Depois há mais de uma dezena de cidades francesas pelo caminho. É um país onde acarinham de forma especial a tua música?

Sim, os franceses surpreenderam-me. Adoram o meu disco, alguns fazem quilómetros para ver os meus concertos e ter um vinil assinado, sabem as letras, e a maior parte acima dos 35 anos. Tenho de dar crédito ao meu agente francês que também se tem esforçado bastante para que a minha música se espalhe por lá.

A distribuição do disco em inúmeros países no estrangeiro faz sonhar com uma presença mais musculada no estrangeiro. A tua intenção foi desde sempre orientada para fora do país?

O meu grande objectivo com este disco foi poder mostrá-lo por esse mundo fora. A aliança com a Record Kicks abriu-me essas portas. Embora queira muito também ter cada vez mais pessoas a conhecer a minha música em Portugal.

Em algumas entrevistas, dizes que Portugal nem sempre te deu valor.
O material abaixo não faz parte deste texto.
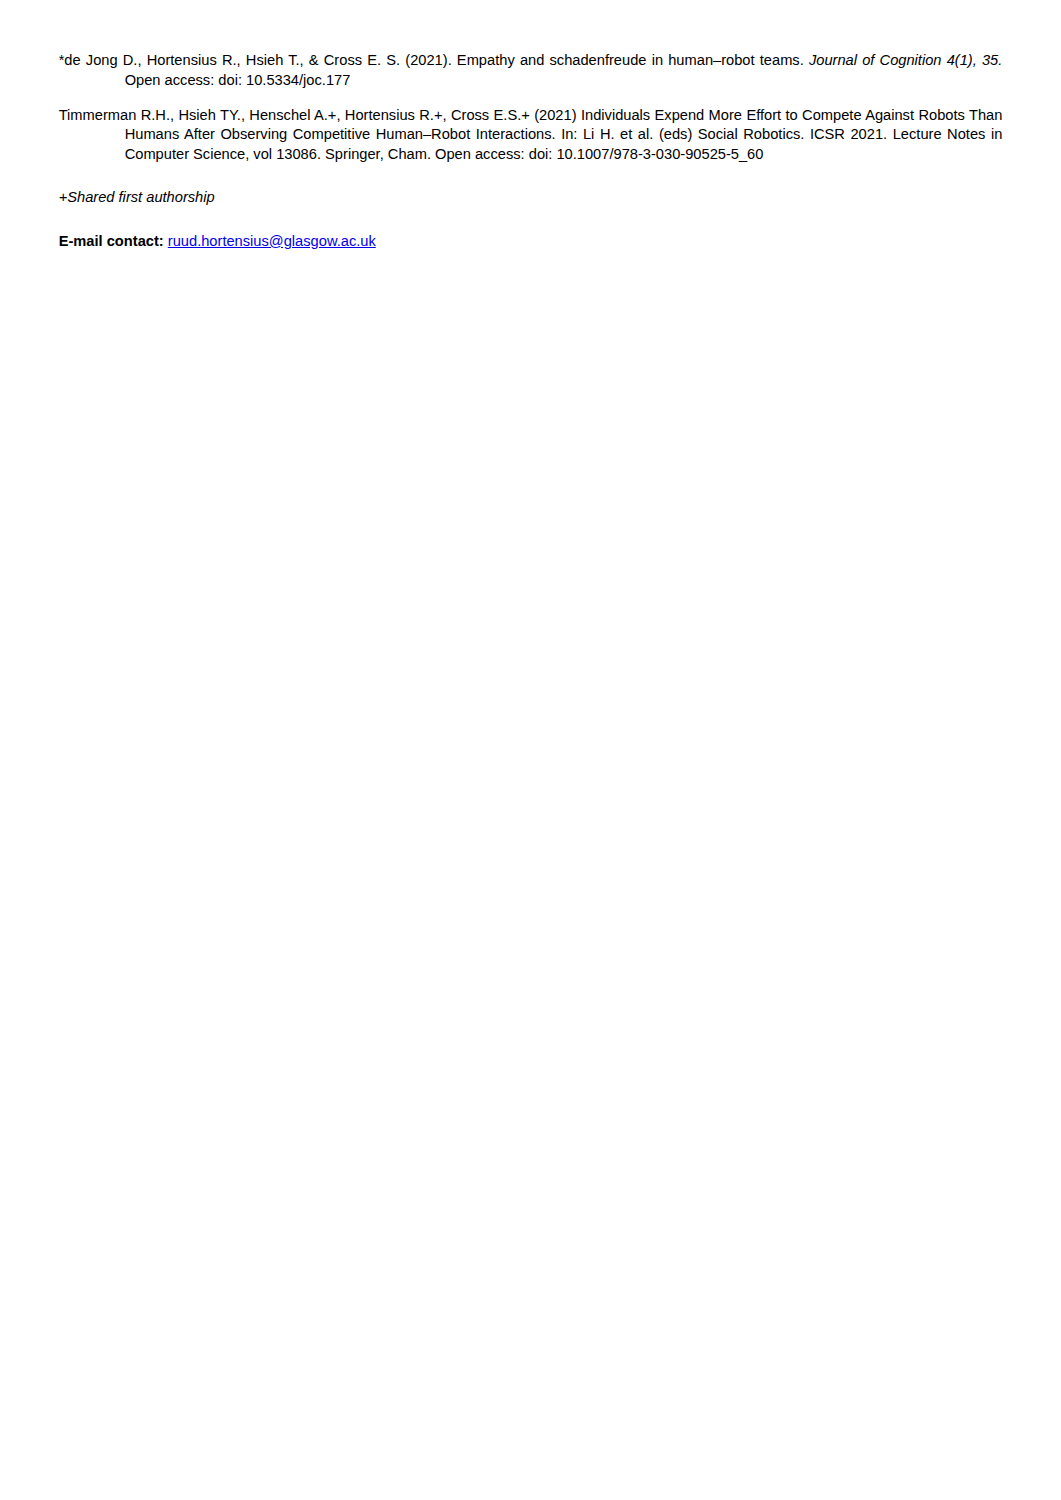*de Jong D., Hortensius R., Hsieh T., & Cross E. S. (2021). Empathy and schadenfreude in human–robot teams. Journal of Cognition 4(1), 35. Open access: doi: 10.5334/joc.177
Timmerman R.H., Hsieh TY., Henschel A.+, Hortensius R.+, Cross E.S.+ (2021) Individuals Expend More Effort to Compete Against Robots Than Humans After Observing Competitive Human–Robot Interactions. In: Li H. et al. (eds) Social Robotics. ICSR 2021. Lecture Notes in Computer Science, vol 13086. Springer, Cham. Open access: doi: 10.1007/978-3-030-90525-5_60
+Shared first authorship
E-mail contact: ruud.hortensius@glasgow.ac.uk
Em que medida e porquê? Neste novo projeto, achas que continua a acontecer?

Digo isso na medida em que tenho mais concertos pela Europa do que cá, mais atenção. Embora tenha sentido que as coisas estão a mudar, neste verão tive muitos concertos por cá também. Tenho orgulho em ser portuguesa e portuense, sempre que dou concertos lá fora, faço questão de falar do nosso país, de dizer como é bonito e quem não o conhece o deveria visitar.
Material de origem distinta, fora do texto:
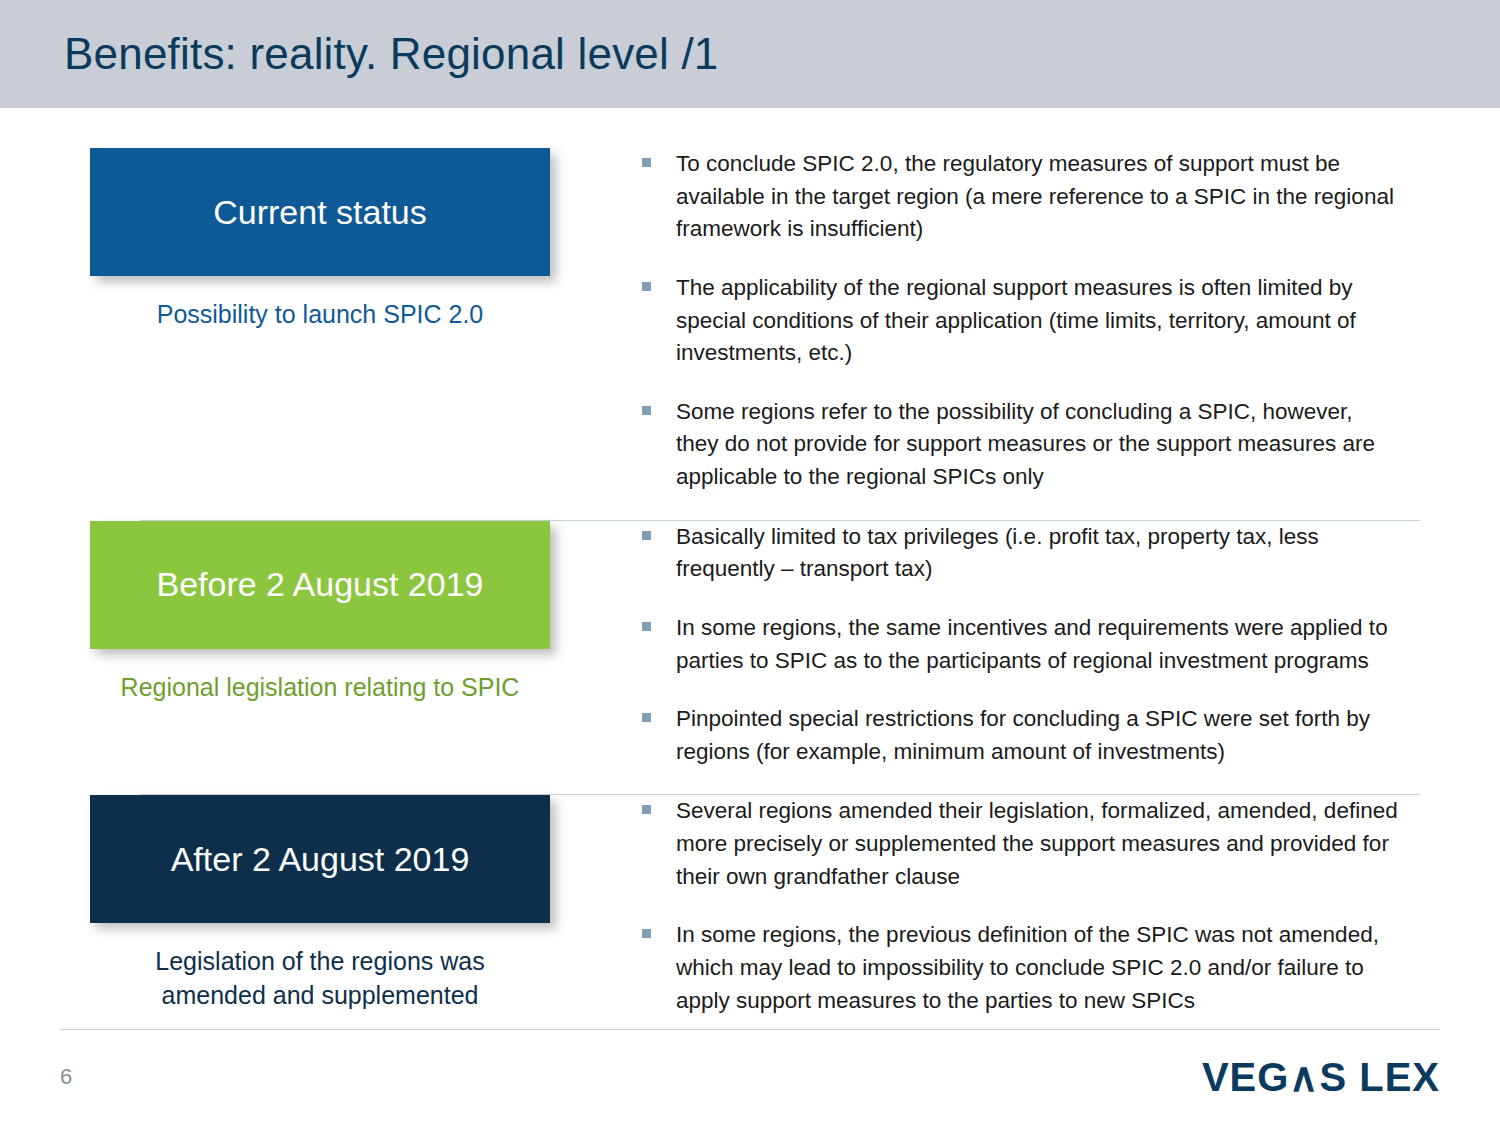Benefits: reality. Regional level /1
Current status
Possibility to launch SPIC 2.0
To conclude SPIC 2.0, the regulatory measures of support must be available in the target region (a mere reference to a SPIC in the regional framework is insufficient)
The applicability of the regional support measures is often limited by special conditions of their application (time limits, territory, amount of investments, etc.)
Some regions refer to the possibility of concluding a SPIC, however, they do not provide for support measures or the support measures are applicable to the regional SPICs only
Before 2 August 2019
Regional legislation relating to SPIC
Basically limited to tax privileges (i.e. profit tax, property tax, less frequently – transport tax)
In some regions, the same incentives and requirements were applied to parties to SPIC as to the participants of regional investment programs
Pinpointed special restrictions for concluding a SPIC were set forth by regions (for example, minimum amount of investments)
After 2 August 2019
Legislation of the regions was amended and supplemented
Several regions amended their legislation, formalized, amended, defined more precisely or supplemented the support measures and provided for their own grandfather clause
In some regions, the previous definition of the SPIC was not amended, which may lead to impossibility to conclude SPIC 2.0 and/or failure to apply support measures to the parties to new SPICs
6
VEG∧S LEX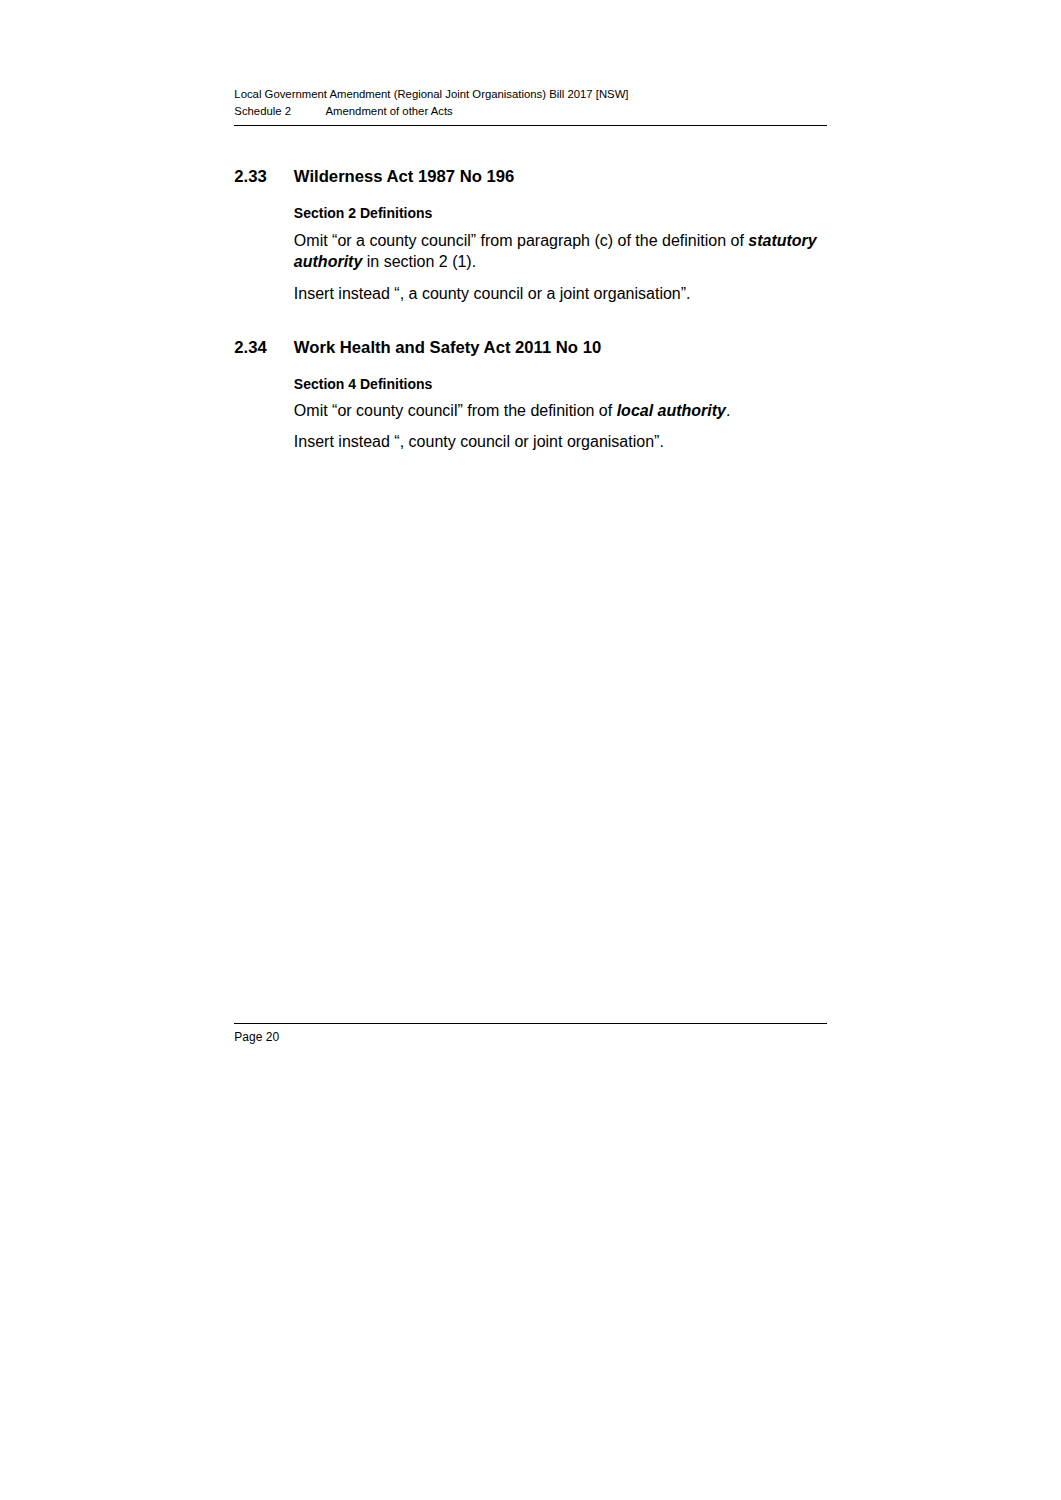Local Government Amendment (Regional Joint Organisations) Bill 2017 [NSW] Schedule 2 Amendment of other Acts
2.33 Wilderness Act 1987 No 196
Section 2 Definitions
Omit “or a county council” from paragraph (c) of the definition of statutory authority in section 2 (1).
Insert instead “, a county council or a joint organisation”.
2.34 Work Health and Safety Act 2011 No 10
Section 4 Definitions
Omit “or county council” from the definition of local authority.
Insert instead “, county council or joint organisation”.
Page 20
Gostas quando te comparam a Marva Whitney ou Sharon Jones? Achas que a associação faz sentido?

De forma geral não gosto de comparações, mas é lógico que fico lisonjeada quando sou comparada a essas grandes cantoras e percebo a associação. Mas o que quero mesmo é que as pessoas me ouçam a cantar (independentemente do projecto) e digam: "é a Marta Ren a cantar".

O que há para 2017? Muita vida de estrada, presumo, mas haverá alguma atividade de estúdio?
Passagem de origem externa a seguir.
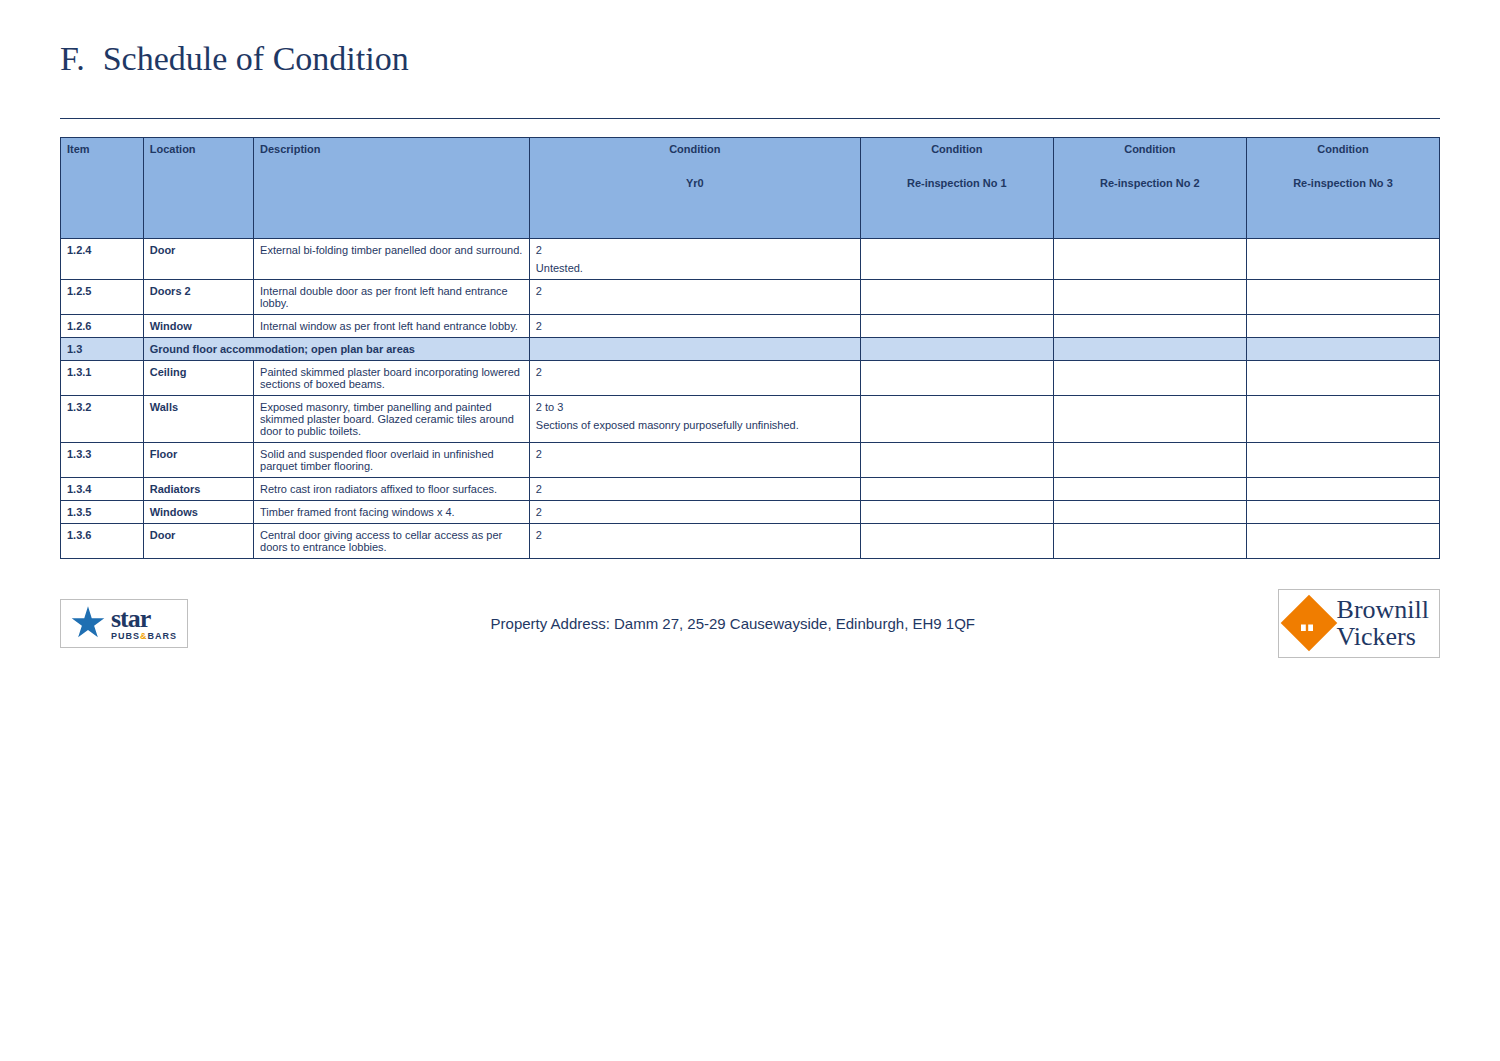F. Schedule of Condition
| Item | Location | Description | Condition Yr0 | Condition Re-inspection No 1 | Condition Re-inspection No 2 | Condition Re-inspection No 3 |
| --- | --- | --- | --- | --- | --- | --- |
| 1.2.4 | Door | External bi-folding timber panelled door and surround. | 2 Untested. | | | |
| 1.2.5 | Doors 2 | Internal double door as per front left hand entrance lobby. | 2 | | | |
| 1.2.6 | Window | Internal window as per front left hand entrance lobby. | 2 | | | |
| 1.3 | Ground floor accommodation; open plan bar areas | | | | |
| 1.3.1 | Ceiling | Painted skimmed plaster board incorporating lowered sections of boxed beams. | 2 | | | |
| 1.3.2 | Walls | Exposed masonry, timber panelling and painted skimmed plaster board. Glazed ceramic tiles around door to public toilets. | 2 to 3 Sections of exposed masonry purposefully unfinished. | | | |
| 1.3.3 | Floor | Solid and suspended floor overlaid in unfinished parquet timber flooring. | 2 | | | |
| 1.3.4 | Radiators | Retro cast iron radiators affixed to floor surfaces. | 2 | | | |
| 1.3.5 | Windows | Timber framed front facing windows x 4. | 2 | | | |
| 1.3.6 | Door | Central door giving access to cellar access as per doors to entrance lobbies. | 2 | | | |
star
PUBS&BARS
Property Address: Damm 27, 25-29 Causewayside, Edinburgh, EH9 1QF
Brownill
Vickers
Em Janeiro vamos ao Eurosonic e a partir de dia 9 de Fevereiro tenho uma tour com 15 datas em França até Março, mas sei que a tour vai até Agosto, só ainda não posso revelar as datas. O disco ainda não fez um ano, embora eu tenha vontade e até já tenha duas a três músicas novas a serem cozinhadas, acho que um álbum novo só no final de 2017, ínicio de 2018. O "Stop Look Listen" ainda tem muito por andar e ser ouvido. Estou sempre a pensar no futuro, mal acabo de fazer um álbum, começo logo a pensar em fazer o próximo, mas para já ainda tenho de mostrar muito este. Embora goste de pensar no futuro também não gosto de pressões de timings, a música para mim não vive dessa pressão, para ser boa e madura precisa de tempo, de respirar, crescer e amadurecer e isso leva o seu tempo, que nem sempre é o que agrada à indústria e à forma como nos últimos anos nos habituaram a consumi-la.